_Assignment 1:_ Reproduce the passage of the ElastiCache session-store article that begins at "This solution provides" and stops after "strict business requirements.".
_Assignment 2:_ Could you carry on the article about multi-Region session stores with ElastiCache for Valkey Global Datastore, starting right after its last sentence?

_Quoted passage:_

Build a multi-Region session store with Amazon ElastiCache for Valkey Global Datastore

As companies expand globally, they must be able to architect highly available and fault-tolerant systems across multiple AWS Regions. With such scale, a company can find itself in this position when designing a caching solution across its multi-Region infrastructure.

In this post, we dive deep into how to use Amazon ElastiCache for Valkey, a fully managed in-memory data store with Redis OSS and Valkey compatibility, and the Amazon ElastiCache for Valkey Global Datastore feature set.

This solution provides application servers with a unified database caching layer and secure cross-Region replication. We discuss how it can solve the challenges of operating in multiple Regions while also enabling a disaster recovery strategy that meets strict business requirements.

ElastiCache Global Datastore

With ElastiCache Global Datastore, you can write to your ElastiCache cluster in one Region and have the data available to be read from two other cross-Region replica clusters, thereby enabling low-latency reads and disaster recovery across Regions.

_Data provided:_
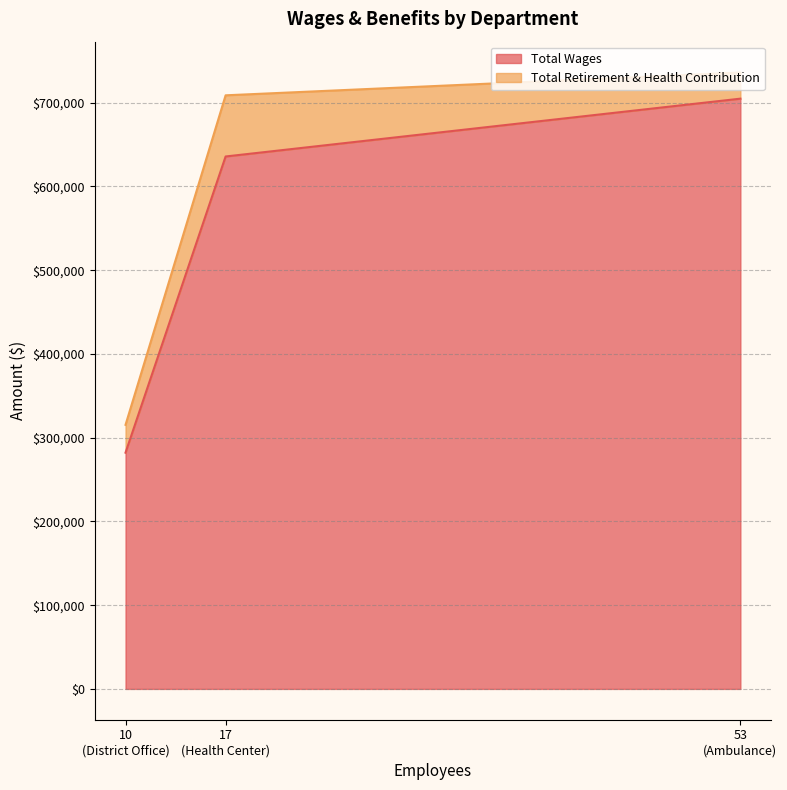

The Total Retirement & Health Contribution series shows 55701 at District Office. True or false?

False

_Answer 1:_
This solution provides application servers with a unified database caching layer and secure cross-Region replication. We discuss how it can solve the challenges of operating in multiple Regions while also enabling a disaster recovery strategy that meets strict business requirements.

_Answer 2:_
We recently launched Amazon MemoryDB multi-Region capabilities. Amazon MemoryDB is a Valkey- and Redis OSS-compatible, durable, in-memory database service that delivers ultra-fast performance. MemoryDB multi-Region offers active-active replication so you can serve reads and writes locally from the Regions closest to your customers with microsecond read and single-digit millisecond write latency. In this post, we focus on the ElastiCache Global Datastore feature that implements an active-passive replication and is more suitable for use cases where you can perform writes in a single primary Region and eventually consistent reads in a secondary Region.

Evolution of a caching architecture

Our example starts with an application stack in a single Region (us-west-1) with a typical setup. The following diagram shows the original stack, consisting of Amazon Virtual Private Cloud (Amazon VPC), Application Load Balancer (ALB), target groups, Amazon Elastic Compute Cloud (Amazon EC2) instances, and ElastiCache for Valkey for user session management.

This setup works well, but let’s introduce new business and regulatory requirements. We have to make the infrastructure multi-Region for read capabilities in multiple Regions and disaster recovery capacity to minimize business impact during a single Region failure. The same infrastructure has to be duplicated to a second Region (us-west-2) where different users would connect. This is a fairly painless task and a great opportunity to implement AWS Global Accelerator to optimize connectivity to the ALBs in the two Regions. The following diagram shows the updated architecture with two Regions.

Global Accelerator automatically routes traffic to a healthy endpoint nearest to the user and is designed to load balance traffic. This means that we can’t deterministically route multiple users to a specific destination behind the accelerator. For this reason, we want that user’s session to be replicated in both Regions so each Region can handle those user’s requests.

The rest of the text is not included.